Starting with the first line below, extract each line through the one that contains "XIII. Is acute", inclusive, excluding pictures.

Data to examine -
- Opening Delimiter -

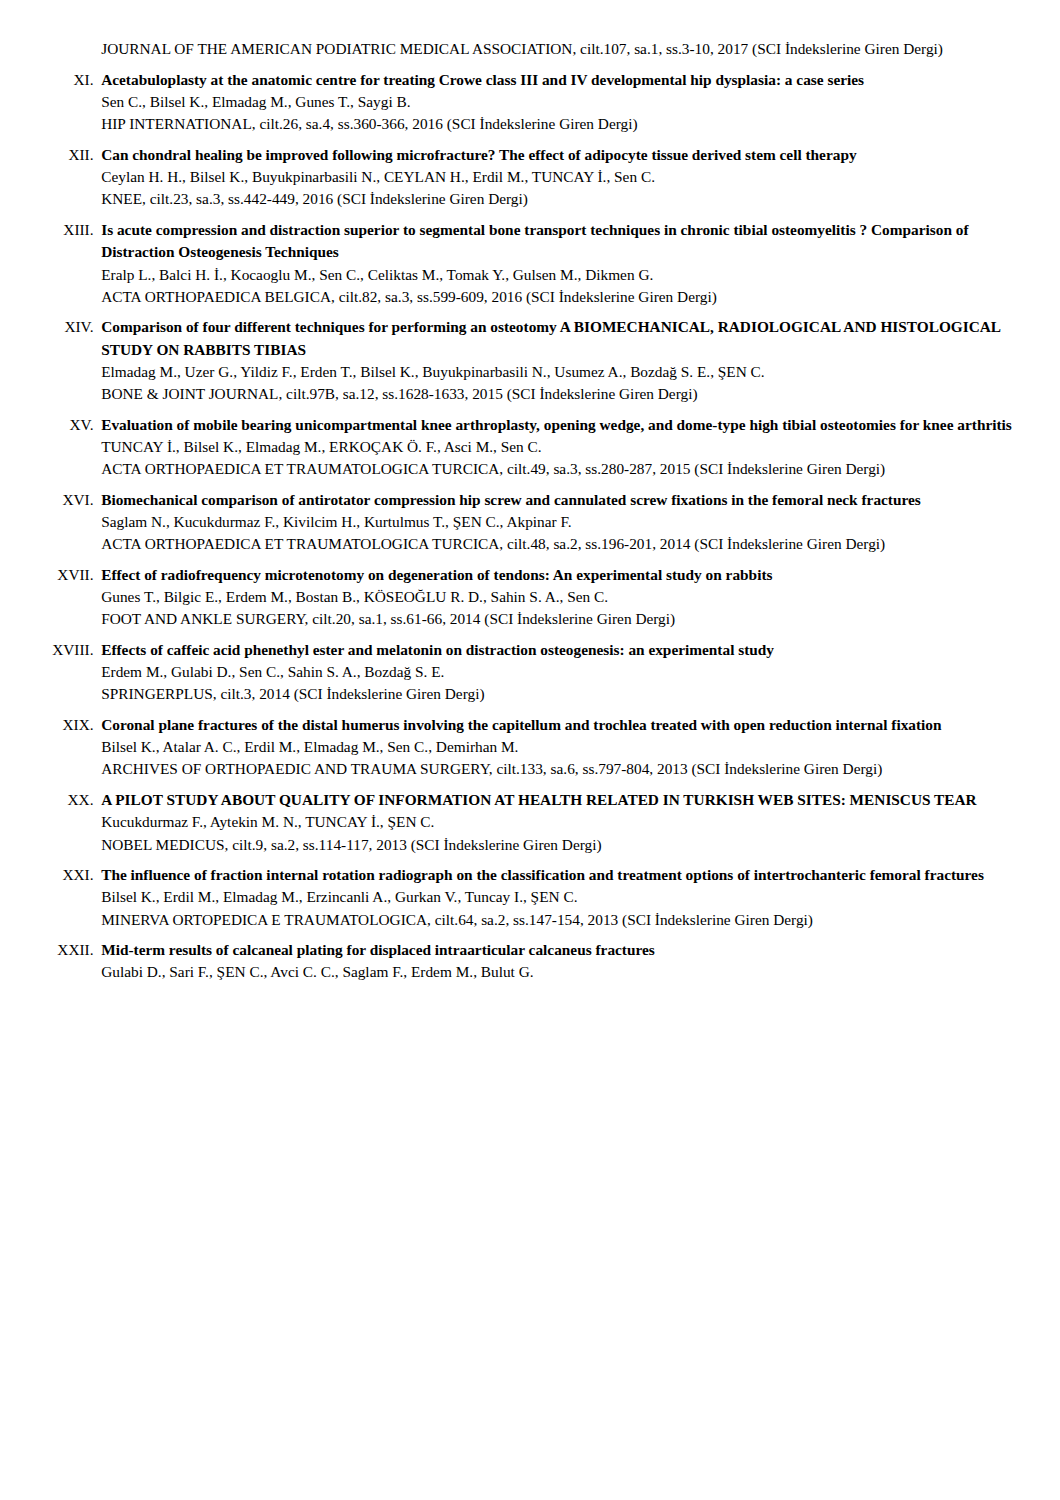JOURNAL OF THE AMERICAN PODIATRIC MEDICAL ASSOCIATION, cilt.107, sa.1, ss.3-10, 2017 (SCI İndekslerine Giren Dergi)
XI. Acetabuloplasty at the anatomic centre for treating Crowe class III and IV developmental hip dysplasia: a case series
Sen C., Bilsel K., Elmadag M., Gunes T., Saygi B.
HIP INTERNATIONAL, cilt.26, sa.4, ss.360-366, 2016 (SCI İndekslerine Giren Dergi)
XII. Can chondral healing be improved following microfracture? The effect of adipocyte tissue derived stem cell therapy
Ceylan H. H., Bilsel K., Buyukpinarbasili N., CEYLAN H., Erdil M., TUNCAY İ., Sen C.
KNEE, cilt.23, sa.3, ss.442-449, 2016 (SCI İndekslerine Giren Dergi)
XIII. Is acute compression and distraction superior to segmental bone transport techniques in chronic tibial osteomyelitis ? Comparison of Distraction Osteogenesis Techniques
Eralp L., Balci H. İ., Kocaoglu M., Sen C., Celiktas M., Tomak Y., Gulsen M., Dikmen G.
ACTA ORTHOPAEDICA BELGICA, cilt.82, sa.3, ss.599-609, 2016 (SCI İndekslerine Giren Dergi)
XIV. Comparison of four different techniques for performing an osteotomy A BIOMECHANICAL, RADIOLOGICAL AND HISTOLOGICAL STUDY ON RABBITS TIBIAS
Elmadag M., Uzer G., Yildiz F., Erden T., Bilsel K., Buyukpinarbasili N., Usumez A., Bozdağ S. E., ŞEN C.
BONE & JOINT JOURNAL, cilt.97B, sa.12, ss.1628-1633, 2015 (SCI İndekslerine Giren Dergi)
XV. Evaluation of mobile bearing unicompartmental knee arthroplasty, opening wedge, and dome-type high tibial osteotomies for knee arthritis
TUNCAY İ., Bilsel K., Elmadag M., ERKOÇAK Ö. F., Asci M., Sen C.
ACTA ORTHOPAEDICA ET TRAUMATOLOGICA TURCICA, cilt.49, sa.3, ss.280-287, 2015 (SCI İndekslerine Giren Dergi)
XVI. Biomechanical comparison of antirotator compression hip screw and cannulated screw fixations in the femoral neck fractures
Saglam N., Kucukdurmaz F., Kivilcim H., Kurtulmus T., ŞEN C., Akpinar F.
ACTA ORTHOPAEDICA ET TRAUMATOLOGICA TURCICA, cilt.48, sa.2, ss.196-201, 2014 (SCI İndekslerine Giren Dergi)
XVII. Effect of radiofrequency microtenotomy on degeneration of tendons: An experimental study on rabbits
Gunes T., Bilgic E., Erdem M., Bostan B., KÖSEOĞLU R. D., Sahin S. A., Sen C.
FOOT AND ANKLE SURGERY, cilt.20, sa.1, ss.61-66, 2014 (SCI İndekslerine Giren Dergi)
XVIII. Effects of caffeic acid phenethyl ester and melatonin on distraction osteogenesis: an experimental study
Erdem M., Gulabi D., Sen C., Sahin S. A., Bozdağ S. E.
SPRINGERPLUS, cilt.3, 2014 (SCI İndekslerine Giren Dergi)
XIX. Coronal plane fractures of the distal humerus involving the capitellum and trochlea treated with open reduction internal fixation
Bilsel K., Atalar A. C., Erdil M., Elmadag M., Sen C., Demirhan M.
ARCHIVES OF ORTHOPAEDIC AND TRAUMA SURGERY, cilt.133, sa.6, ss.797-804, 2013 (SCI İndekslerine Giren Dergi)
XX. A PILOT STUDY ABOUT QUALITY OF INFORMATION AT HEALTH RELATED IN TURKISH WEB SITES: MENISCUS TEAR
Kucukdurmaz F., Aytekin M. N., TUNCAY İ., ŞEN C.
NOBEL MEDICUS, cilt.9, sa.2, ss.114-117, 2013 (SCI İndekslerine Giren Dergi)
XXI. The influence of fraction internal rotation radiograph on the classification and treatment options of intertrochanteric femoral fractures
Bilsel K., Erdil M., Elmadag M., Erzincanli A., Gurkan V., Tuncay I., ŞEN C.
MINERVA ORTOPEDICA E TRAUMATOLOGICA, cilt.64, sa.2, ss.147-154, 2013 (SCI İndekslerine Giren Dergi)
XXII. Mid-term results of calcaneal plating for displaced intraarticular calcaneus fractures
Gulabi D., Sari F., ŞEN C., Avci C. C., Saglam F., Erdem M., Bulut G.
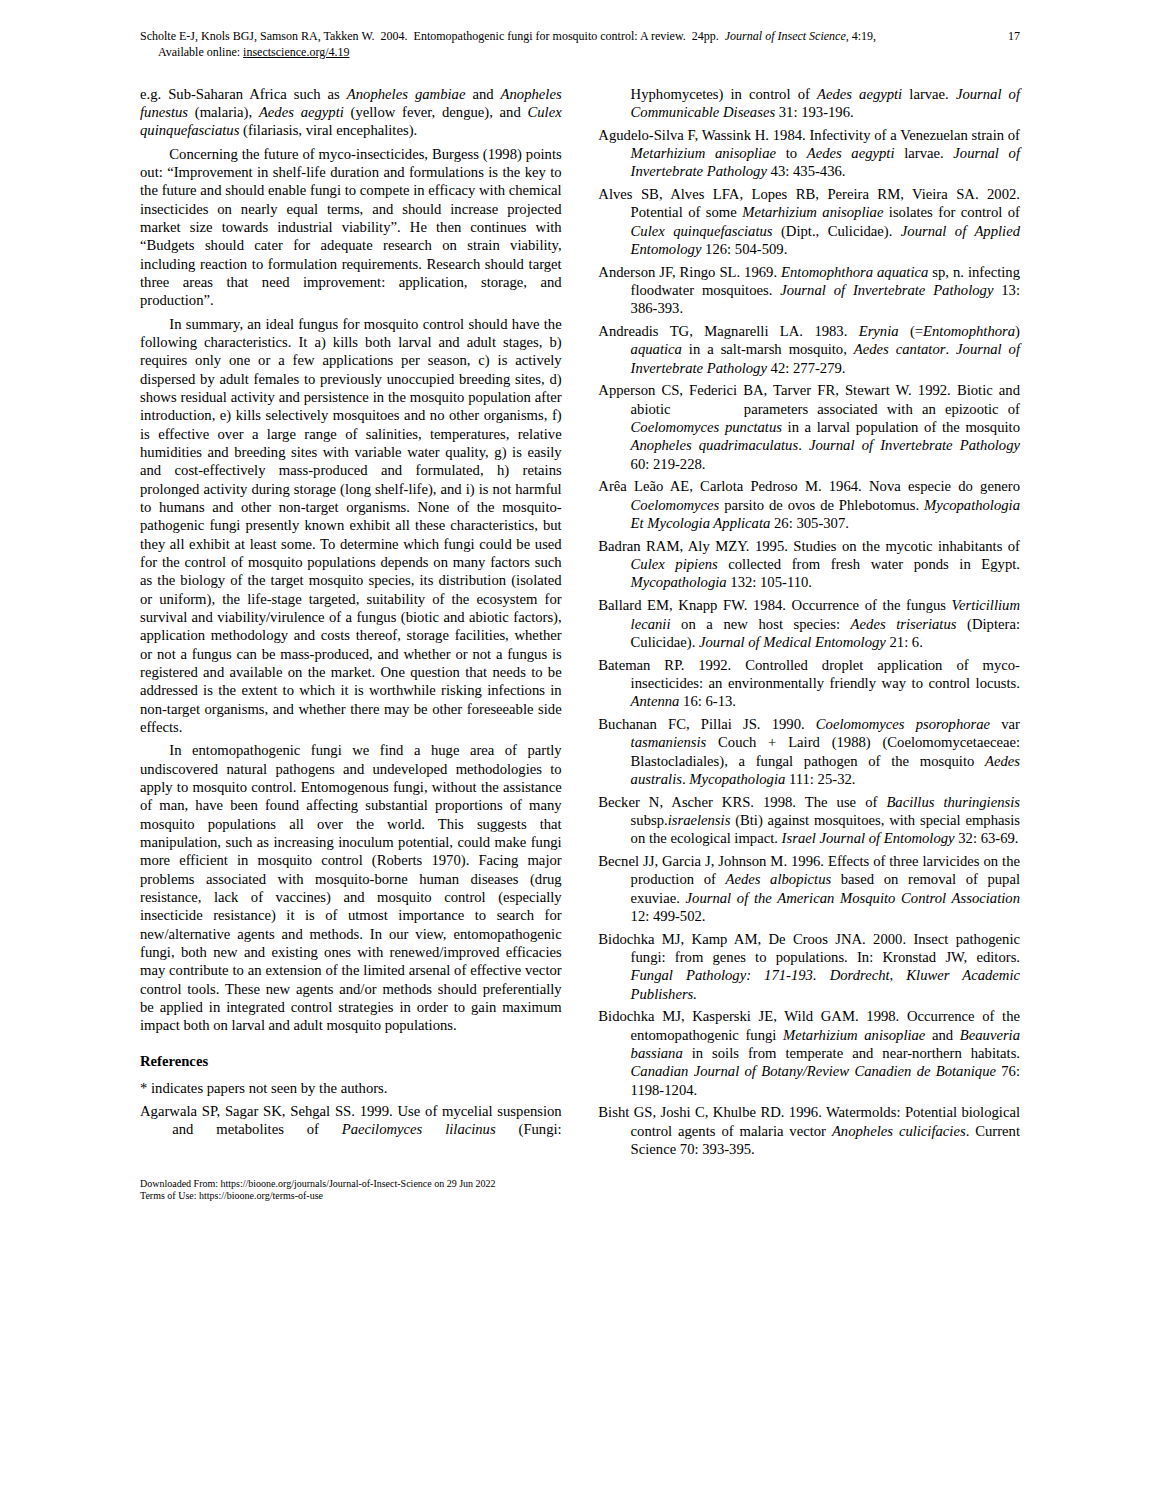17 Scholte E-J, Knols BGJ, Samson RA, Takken W. 2004. Entomopathogenic fungi for mosquito control: A review. 24pp. Journal of Insect Science, 4:19, Available online: insectscience.org/4.19
e.g. Sub-Saharan Africa such as Anopheles gambiae and Anopheles funestus (malaria), Aedes aegypti (yellow fever, dengue), and Culex quinquefasciatus (filariasis, viral encephalites).
Concerning the future of myco-insecticides, Burgess (1998) points out: “Improvement in shelf-life duration and formulations is the key to the future and should enable fungi to compete in efficacy with chemical insecticides on nearly equal terms, and should increase projected market size towards industrial viability”. He then continues with “Budgets should cater for adequate research on strain viability, including reaction to formulation requirements. Research should target three areas that need improvement: application, storage, and production”.
In summary, an ideal fungus for mosquito control should have the following characteristics. It a) kills both larval and adult stages, b) requires only one or a few applications per season, c) is actively dispersed by adult females to previously unoccupied breeding sites, d) shows residual activity and persistence in the mosquito population after introduction, e) kills selectively mosquitoes and no other organisms, f) is effective over a large range of salinities, temperatures, relative humidities and breeding sites with variable water quality, g) is easily and cost-effectively mass-produced and formulated, h) retains prolonged activity during storage (long shelf-life), and i) is not harmful to humans and other non-target organisms. None of the mosquito-pathogenic fungi presently known exhibit all these characteristics, but they all exhibit at least some. To determine which fungi could be used for the control of mosquito populations depends on many factors such as the biology of the target mosquito species, its distribution (isolated or uniform), the life-stage targeted, suitability of the ecosystem for survival and viability/virulence of a fungus (biotic and abiotic factors), application methodology and costs thereof, storage facilities, whether or not a fungus can be mass-produced, and whether or not a fungus is registered and available on the market. One question that needs to be addressed is the extent to which it is worthwhile risking infections in non-target organisms, and whether there may be other foreseeable side effects.
In entomopathogenic fungi we find a huge area of partly undiscovered natural pathogens and undeveloped methodologies to apply to mosquito control. Entomogenous fungi, without the assistance of man, have been found affecting substantial proportions of many mosquito populations all over the world. This suggests that manipulation, such as increasing inoculum potential, could make fungi more efficient in mosquito control (Roberts 1970). Facing major problems associated with mosquito-borne human diseases (drug resistance, lack of vaccines) and mosquito control (especially insecticide resistance) it is of utmost importance to search for new/alternative agents and methods. In our view, entomopathogenic fungi, both new and existing ones with renewed/improved efficacies may contribute to an extension of the limited arsenal of effective vector control tools. These new agents and/or methods should preferentially be applied in integrated control strategies in order to gain maximum impact both on larval and adult mosquito populations.
References
* indicates papers not seen by the authors.
Agarwala SP, Sagar SK, Sehgal SS. 1999. Use of mycelial suspension and metabolites of Paecilomyces lilacinus (Fungi: Hyphomycetes) in control of Aedes aegypti larvae. Journal of Communicable Diseases 31: 193-196.
Agudelo-Silva F, Wassink H. 1984. Infectivity of a Venezuelan strain of Metarhizium anisopliae to Aedes aegypti larvae. Journal of Invertebrate Pathology 43: 435-436.
Alves SB, Alves LFA, Lopes RB, Pereira RM, Vieira SA. 2002. Potential of some Metarhizium anisopliae isolates for control of Culex quinquefasciatus (Dipt., Culicidae). Journal of Applied Entomology 126: 504-509.
Anderson JF, Ringo SL. 1969. Entomophthora aquatica sp, n. infecting floodwater mosquitoes. Journal of Invertebrate Pathology 13: 386-393.
Andreadis TG, Magnarelli LA. 1983. Erynia (=Entomophthora) aquatica in a salt-marsh mosquito, Aedes cantator. Journal of Invertebrate Pathology 42: 277-279.
Apperson CS, Federici BA, Tarver FR, Stewart W. 1992. Biotic and abiotic parameters associated with an epizootic of Coelomomyces punctatus in a larval population of the mosquito Anopheles quadrimaculatus. Journal of Invertebrate Pathology 60: 219-228.
Arêa Leão AE, Carlota Pedroso M. 1964. Nova especie do genero Coelomomyces parsito de ovos de Phlebotomus. Mycopathologia Et Mycologia Applicata 26: 305-307.
Badran RAM, Aly MZY. 1995. Studies on the mycotic inhabitants of Culex pipiens collected from fresh water ponds in Egypt. Mycopathologia 132: 105-110.
Ballard EM, Knapp FW. 1984. Occurrence of the fungus Verticillium lecanii on a new host species: Aedes triseriatus (Diptera: Culicidae). Journal of Medical Entomology 21: 6.
Bateman RP. 1992. Controlled droplet application of myco-insecticides: an environmentally friendly way to control locusts. Antenna 16: 6-13.
Buchanan FC, Pillai JS. 1990. Coelomomyces psorophorae var tasmaniensis Couch + Laird (1988) (Coelomomycetaeceae: Blastocladiales), a fungal pathogen of the mosquito Aedes australis. Mycopathologia 111: 25-32.
Becker N, Ascher KRS. 1998. The use of Bacillus thuringiensis subsp.israelensis (Bti) against mosquitoes, with special emphasis on the ecological impact. Israel Journal of Entomology 32: 63-69.
Becnel JJ, Garcia J, Johnson M. 1996. Effects of three larvicides on the production of Aedes albopictus based on removal of pupal exuviae. Journal of the American Mosquito Control Association 12: 499-502.
Bidochka MJ, Kamp AM, De Croos JNA. 2000. Insect pathogenic fungi: from genes to populations. In: Kronstad JW, editors. Fungal Pathology: 171-193. Dordrecht, Kluwer Academic Publishers.
Bidochka MJ, Kasperski JE, Wild GAM. 1998. Occurrence of the entomopathogenic fungi Metarhizium anisopliae and Beauveria bassiana in soils from temperate and near-northern habitats. Canadian Journal of Botany/Review Canadien de Botanique 76: 1198-1204.
Bisht GS, Joshi C, Khulbe RD. 1996. Watermolds: Potential biological control agents of malaria vector Anopheles culicifacies. Current Science 70: 393-395.
Downloaded From: https://bioone.org/journals/Journal-of-Insect-Science on 29 Jun 2022
Terms of Use: https://bioone.org/terms-of-use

- Closing Delimiter -

Solution to the problem -
JOURNAL OF THE AMERICAN PODIATRIC MEDICAL ASSOCIATION, cilt.107, sa.1, ss.3-10, 2017 (SCI İndekslerine Giren Dergi)
XI. Acetabuloplasty at the anatomic centre for treating Crowe class III and IV developmental hip dysplasia: a case series
Sen C., Bilsel K., Elmadag M., Gunes T., Saygi B.
HIP INTERNATIONAL, cilt.26, sa.4, ss.360-366, 2016 (SCI İndekslerine Giren Dergi)
XII. Can chondral healing be improved following microfracture? The effect of adipocyte tissue derived stem cell therapy
Ceylan H. H., Bilsel K., Buyukpinarbasili N., CEYLAN H., Erdil M., TUNCAY İ., Sen C.
KNEE, cilt.23, sa.3, ss.442-449, 2016 (SCI İndekslerine Giren Dergi)
XIII. Is acute compression and distraction superior to segmental bone transport techniques in chronic tibial osteomyelitis ? Comparison of Distraction Osteogenesis Techniques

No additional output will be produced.